七、眼泪落进咖啡里面,起了一圈小小的涟漪
我坐在安静的房间里,微笑盯着电脑屏幕,等着远在法兰西的乔易木的MSN上线。
就在三天前,他曾发来他跟一位法国女孩的合影。
那女孩的眼睛是蓝色的,头发金黄,脸上还有几颗小小的雀斑。
他说:“唐梦,我现在已经完全从莫楠的阴影里走出来了,等过两天,我就带我的新女友回过看你们。”
可是虽然他这么说,为什么,那个女孩的整体感觉看起来,那么像莫楠。
除此之外他还开玩笑似的对我说:“知道么唐梦,要出国的那几天,我有一种爱上了你的错觉,我甚至暗暗地发誓说,如果那一天你能来机场为我送行,并且让我留下来的话,我就会义无返顾地留下来。”

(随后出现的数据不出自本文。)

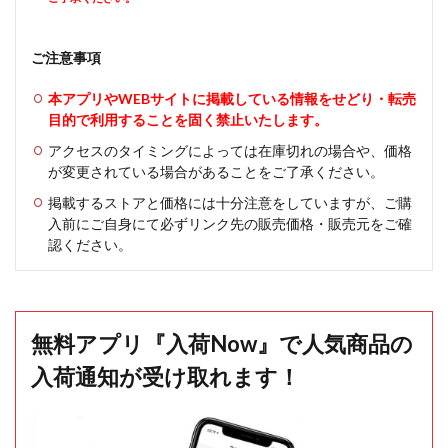
ご注意事項
本アプリやWEBサイトに掲載している情報をせどり・転売
目的で利用することを固く禁止いたします。
アクセスのタイミングによっては在庫切れの場合や、価格
が変更されている場合があることをご了承ください。
掲載するストアと価格には十分注意をしていますが、ご購
入前にご自身にて必ずリンク先の販売価格・販売元をご確
認ください。
無料アプリ『入荷Now』で人気商品の
入荷通知が受け取れます！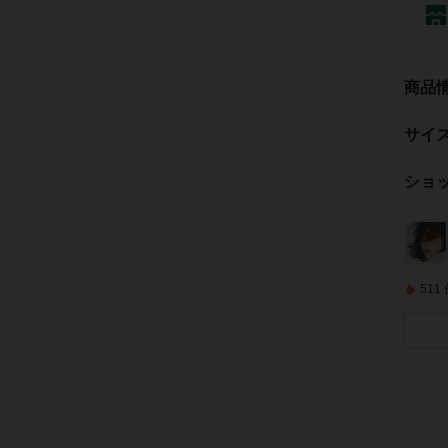
商品
サイ
ショ
51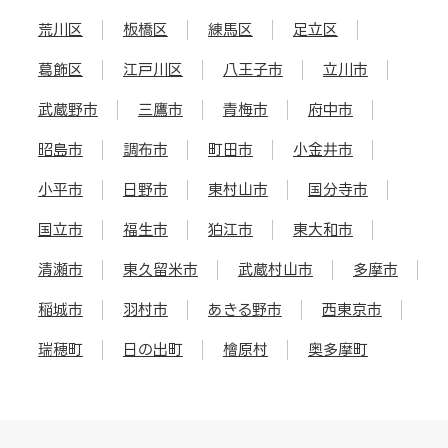
荒川区
板橋区
練馬区
足立区
葛飾区
江戸川区
八王子市
立川市
武蔵野市
三鷹市
青梅市
府中市
昭島市
調布市
町田市
小金井市
小平市
日野市
東村山市
国分寺市
国立市
福生市
狛江市
東大和市
清瀬市
東久留米市
武蔵村山市
多摩市
稲城市
羽村市
あきる野市
西東京市
瑞穂町
日の出町
檜原村
奥多摩町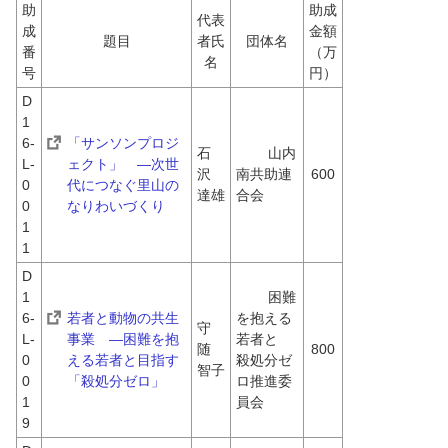
助
助成
代表
成
金額
題目
者氏
団体名
番
（万
名
号
円）
D
1
6-
「サンソンプロジ
石
	山内
L-
ェクト」　―次世
沢　
南共助連
600
0
代につなぐ里山の
達雄
合会
0
なりわいづくり
1
1
D
1
	困難
6-
若者と動物の共生
を抱える
守
L-
事業　―困難を抱
若者と
随　
800
0
える若者と目指す
殺処分ゼ
智子
0
「殺処分ゼロ」
ロ推進委
1
員会
9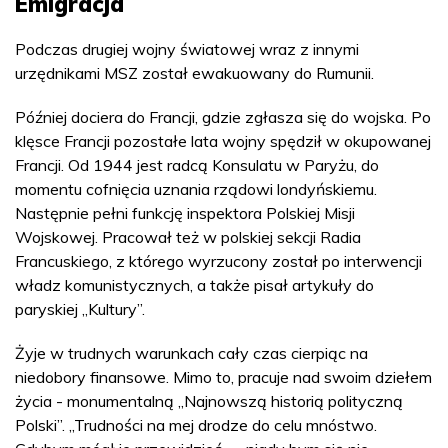
Emigracja
Podczas drugiej wojny światowej wraz z innymi
urzędnikami MSZ został ewakuowany do Rumunii.
Później dociera do Francji, gdzie zgłasza się do wojska. Po
klęsce Francji pozostałe lata wojny spędził w okupowanej
Francji. Od 1944 jest radcą Konsulatu w Paryżu, do
momentu cofnięcia uznania rządowi londyńskiemu.
Następnie pełni funkcję inspektora Polskiej Misji
Wojskowej. Pracował też w polskiej sekcji Radia
Francuskiego, z którego wyrzucony został po interwencji
władz komunistycznych, a także pisał artykuły do
paryskiej „Kultury”.
Żyje w trudnych warunkach cały czas cierpiąc na
niedobory finansowe. Mimo to, pracuje nad swoim dziełem
życia - monumentalną „Najnowszą historią polityczną
Polski”. „Trudności na mej drodze do celu mnóstwo.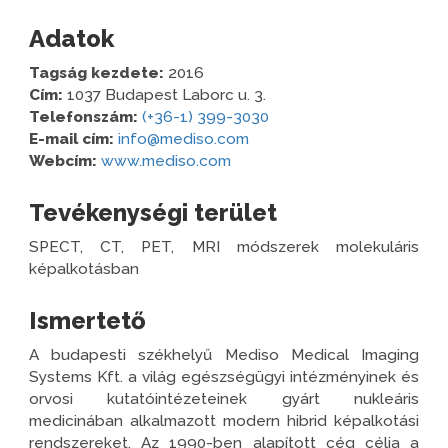
Adatok
Tagság kezdete:
2016
Cím:
1037 Budapest Laborc u. 3.
Telefonszám:
(+36-1) 399-3030
E-mail cím:
info@mediso.com
Webcím:
www.mediso.com
Tevékenységi terület
SPECT, CT, PET, MRI módszerek molekuláris
képalkotásban
Ismertető
A budapesti székhelyű Mediso Medical Imaging
Systems Kft. a világ egészségügyi intézményinek és
orvosi kutatóintézeteinek gyárt nukleáris
medicinában alkalmazott modern hibrid képalkotási
rendszereket. Az 1990-ben alapított cég célja a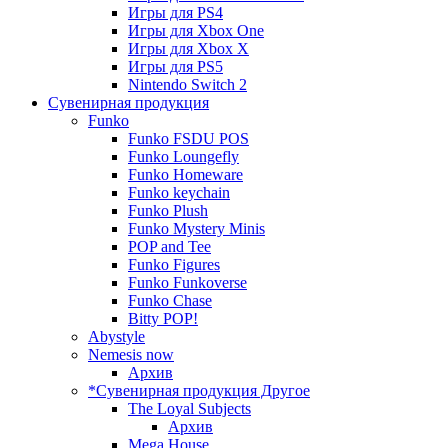
Игры для PS4
Игры для Xbox One
Игры для Xbox X
Игры для PS5
Nintendo Switch 2
Сувенирная продукция
Funko
Funko FSDU POS
Funko Loungefly
Funko Homeware
Funko keychain
Funko Plush
Funko Mystery Minis
POP and Tee
Funko Figures
Funko Funkoverse
Funko Chase
Bitty POP!
Abystyle
Nemesis now
Архив
*Сувенирная продукция Другое
The Loyal Subjects
Архив
Mega House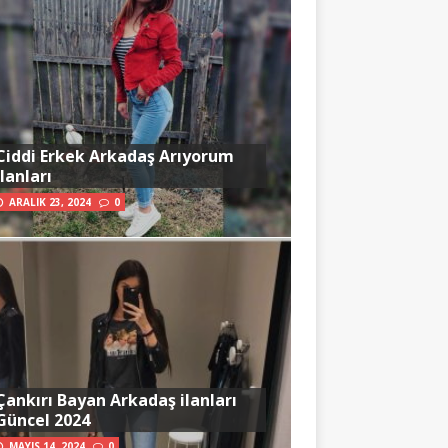
Ciddi Erkek Arkadaş Arıyorum
İlanları
ARALIK 23, 2024
0
Çankırı Bayan Arkadaş ilanları
Güncel 2024
MAYIS 14, 2024
0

他说:“可是后来你没有来,我就知道你肯定有些恨我了,请原谅我曾一次次地伤害你。”
我一个字一个字地敲击着键盘,我说:“开玩笑呢吧乔易木,我怎么会去机场挽留你呢,你跟莫楠睡都睡过了,我才不要二手的。”
他说:“唐梦,其实那张照片不是你想象的那样啦,那是我大三寒假和莫楠去云南泡温泉的时候拍的,我们俩之间没什么。我当时之所以将错就错,也是为了摆脱你。”
我看着屏幕上他发来的信息会心微笑。
然后,我伸出双手推在桌子的边缘,让屁股下面的轮椅借势滑到窗边,窗台上放着爸爸泡好的咖啡,我端起来,细细地品了一口。
风从窗外吹进来,吹起覆在双腿上的薄毛毯,毯子的下面,是我空空如也的双腿。
乔易木,其实那天,我是想去留你的,可是,你那漂亮的小跑车,却载着我撞向了路边的灯柱,驶向了与你背道而驰的另一面。
咖啡杯的一旁,摆着一只撞花了屏幕的手机,那只手机自从被撞以后就再也不能收发短信了,只能靠着残缺的屏幕查看历史记录。
手机里,最后一条短信,是来自你的手机,在飞机起飞前的三分钟。
你在短信里对我说:“唐梦,你怎么不来送我啊,你如果来送我,我就不走了,那样我就会觉得,这个城市里还有一个人需要我。”
眼泪落进咖啡里面,起了一圈小小的涟漪。
乔易木,恭喜你已经走出了莫楠留给你的阴影,我知道,你现在过的很幸福,你的嘴角再次泛起真诚的微笑。
可是为什么,每次在MSN上回答你说我也很幸福的时候,我都很想哭!
其实啊乔易木,我们之间的距离一直都很远,一个在地上,一个在天边,最多也不过,我曾趁你熟睡,梦中叫着别人的名字时,偷偷亲过你。